━━ RECORDS PROVIDED

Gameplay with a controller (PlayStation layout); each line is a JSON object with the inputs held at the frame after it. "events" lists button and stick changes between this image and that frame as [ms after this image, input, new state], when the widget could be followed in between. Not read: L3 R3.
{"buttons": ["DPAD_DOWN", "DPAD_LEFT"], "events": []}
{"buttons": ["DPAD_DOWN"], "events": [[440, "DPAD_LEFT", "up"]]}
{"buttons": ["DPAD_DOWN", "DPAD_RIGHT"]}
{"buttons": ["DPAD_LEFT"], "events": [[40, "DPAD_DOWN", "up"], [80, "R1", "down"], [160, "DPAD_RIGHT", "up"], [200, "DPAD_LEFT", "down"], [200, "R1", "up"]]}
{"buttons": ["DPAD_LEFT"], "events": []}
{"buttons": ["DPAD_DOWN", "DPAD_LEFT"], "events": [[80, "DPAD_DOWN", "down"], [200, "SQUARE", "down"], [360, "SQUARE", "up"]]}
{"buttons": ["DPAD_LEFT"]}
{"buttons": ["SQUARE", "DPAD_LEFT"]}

━━━━

▶ TASK DETAILS
Exactly as they appear above, transcribe the records in full.

▶ ANSWER TO THIS EXERCISE
Gameplay with a controller (PlayStation layout); each line is a JSON object with the inputs held at the frame after it. "events" lists button and stick changes between this image and that frame as [ms after this image, input, new state], when the widget could be followed in between. Not read: L3 R3.
{"buttons": ["DPAD_DOWN", "DPAD_LEFT"], "events": []}
{"buttons": ["DPAD_DOWN"], "events": [[440, "DPAD_LEFT", "up"]]}
{"buttons": ["DPAD_DOWN", "DPAD_RIGHT"]}
{"buttons": ["DPAD_LEFT"], "events": [[40, "DPAD_DOWN", "up"], [80, "R1", "down"], [160, "DPAD_RIGHT", "up"], [200, "DPAD_LEFT", "down"], [200, "R1", "up"]]}
{"buttons": ["DPAD_LEFT"], "events": []}
{"buttons": ["DPAD_DOWN", "DPAD_LEFT"], "events": [[80, "DPAD_DOWN", "down"], [200, "SQUARE", "down"], [360, "SQUARE", "up"]]}
{"buttons": ["DPAD_LEFT"]}
{"buttons": ["SQUARE", "DPAD_LEFT"]}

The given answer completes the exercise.